I hate Asgard. It’s a tacky-looking place somehow dull enough to even suck the charisma out of Idris Elba, who returns once again as that all-seeing, dreadlocked blind dude, now placed in charge of rescuing sad sack mortals from Hela’s clutches while Thor and Loki are off having fun across the universe in a much more enjoyable movie. Every time Ragnarok cut back to this miserable storyline I audibly groaned. It’s downright painful to be jerked away from the effervescent clownshow on Sakaar and subjected to stuff like Karl Urban’s tedious mope having a crisis of conscience while Blanchett cuts down hundreds of his countrymen.

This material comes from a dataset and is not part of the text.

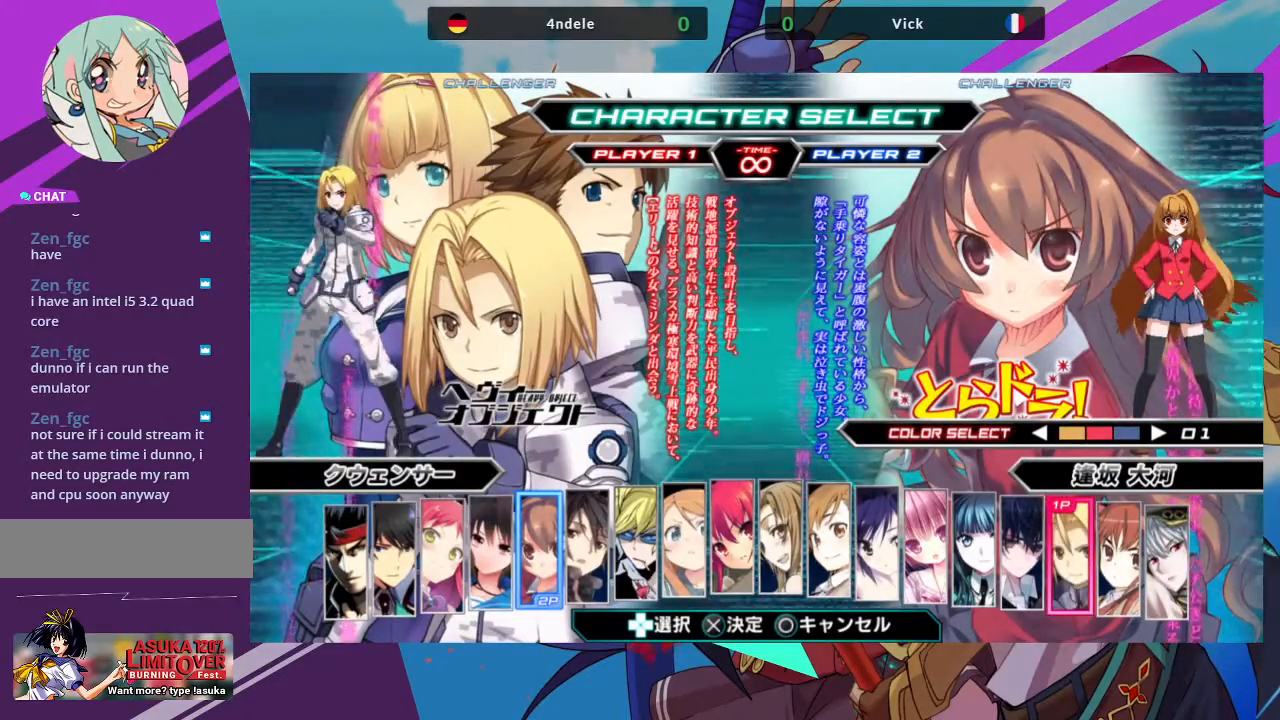
{"buttons": [], "left_stick": "center", "events": [[300, "left_stick", "left"], [433, "left_stick", "center"]]}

The final reels inevitably succumb to what my pal Matt Zoller Seitz diagnosed several years ago as the “things crashing into things” school of superhero cinema, where entire cities get leveled with zero emotional impact and pre-vizzed CGI fireworks displays all bleed together from film to film – which is why when you stumble across a Marvel movie during their constant cable airings it’s sometimes surprisingly difficult to guess which one you’re watching. Ragnarok can’t even be arsed to keep Goldblum’s character in the loop, abruptly abandoning him until after the closing credits.

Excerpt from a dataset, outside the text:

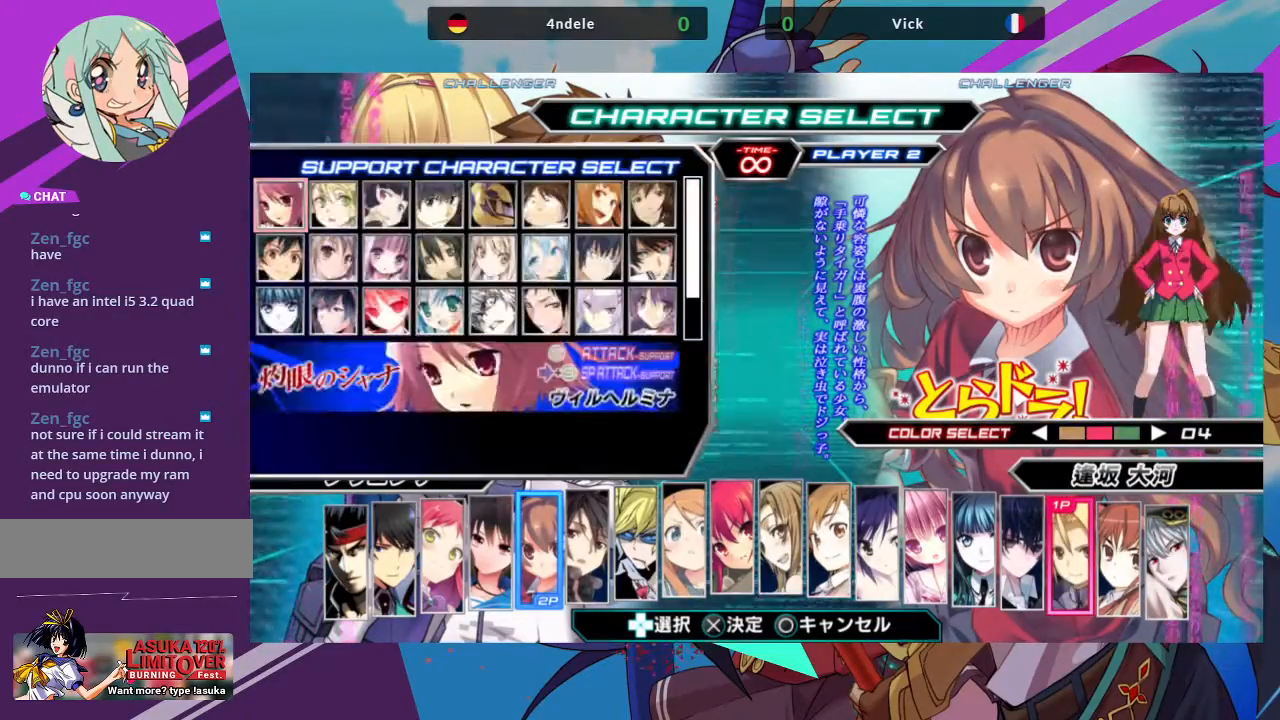
{"buttons": [], "left_stick": "right", "events": [[467, "left_stick", "right"]]}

When crusty old grumps like me whine that there are too many superhero movies, what we’re really complaining about is that they all seem so samey. Thor: Ragnarok is more frustrating than most because it teases and tickles us for a little while with an interstellar Hope and Crosby road comedy starring Thor and the Hulk, then timidly falls back on boring, familiar formulas. In the future I’m going to seriously consider just walking out on these films at the ninety-minute mark, when the stories end.